PSP: Why does smoke exposure increase the risk of cleft?

Auslander: Smoke exposure increases the risk of cleft because of the high levels of toxic chemical exposure that the fetus is exposed to during the first trimester of pregnancy. Although the exact mechanism isn’t fully understood, this relationship has been well established when the mother smokes during this development window. Assuming we are correct in that inhaling smoke from cooking has a similar effect, this is amplified in LMICs because women often don’t know they are pregnant until later in pregnancy.

PSP: What are the clinical implications, and how do you avoid the risk?

Auslander: There aren’t clinical implications, however these results can and should support the already large push globally for safe cooking options for women in LMICs. The best part about a finding such as this one is that we know how to eliminate the risk factor. There are a ton of organizations whose sole goal is to provide safer cooking conditions for women in LMICs. These initiatives are already widespread, and this research provides an opportunity for Operation Smile to partner with organizations working on this to put our brand and network behind their efforts, which has already started. 

PSP: What type of feedback have you received on the research?

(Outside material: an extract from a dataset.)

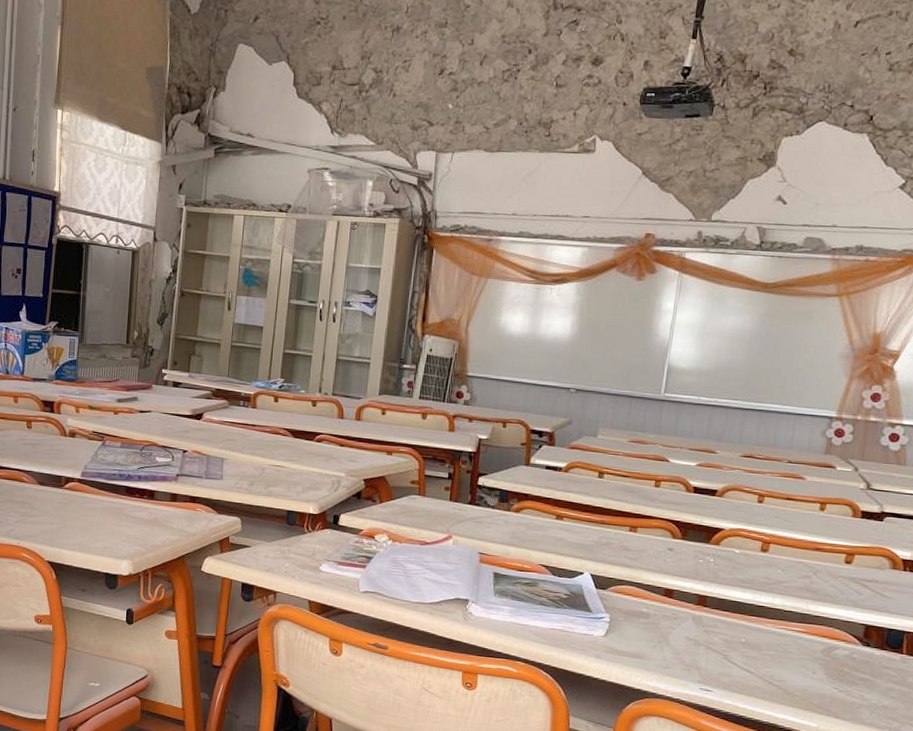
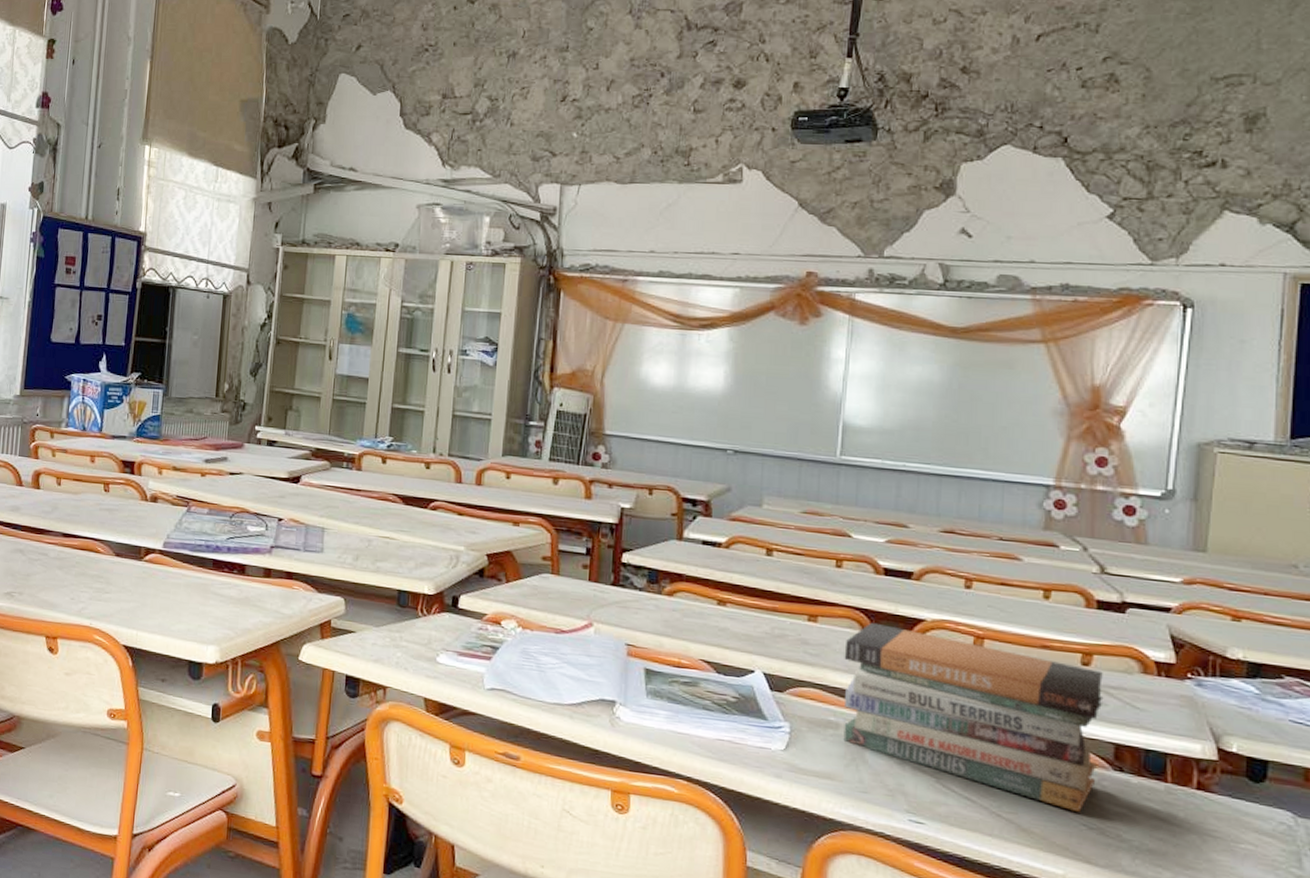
book stack: none [652,531,861,679] -> present [843,622,1104,813]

Auslander: The feedback on this work has been very positive. It supports the extensive amount of work that has been done with respect to maternal cigarette smoking and cleft risk, which is exciting. I also think that there are so many researchers globally who are deeply invested into better understanding these types of risk factors. It is exciting to provide information and results based on populations that are generalizable for providers working with the patient populations in LMICs, which is directly actionable.

PSP: What’s next?

Auslander: We still have a lot to learn and because there is minimal research on this topic, we cannot definitively say that smoke from cooking directly increases cleft risk by 50%. Although our study is very large, it is well-designed, and biologically makes a lot of sense, further research is needed (and is something we are working on) to better understand our finding and the mechanism behind it.

The options on this research topic are endless. One of the next big steps we’ll be looking for are gene- environment interactions. This will answer questions such as ‘Are there specific genetically susceptible sub-populations who are at further risk from certain environmental exposures, like smoke from cooking?’ This will allow us to target intervention and preventative efforts in those populations. We collect a wide variety of environmental exposures from our families, so we also plan to use our study to look at the potential risk of agricultural chemical exposure, maternal illness and medication, paternal chemical exposures, and many others.

Tonya Johnson is associate editor at Plastic Surgery Practice.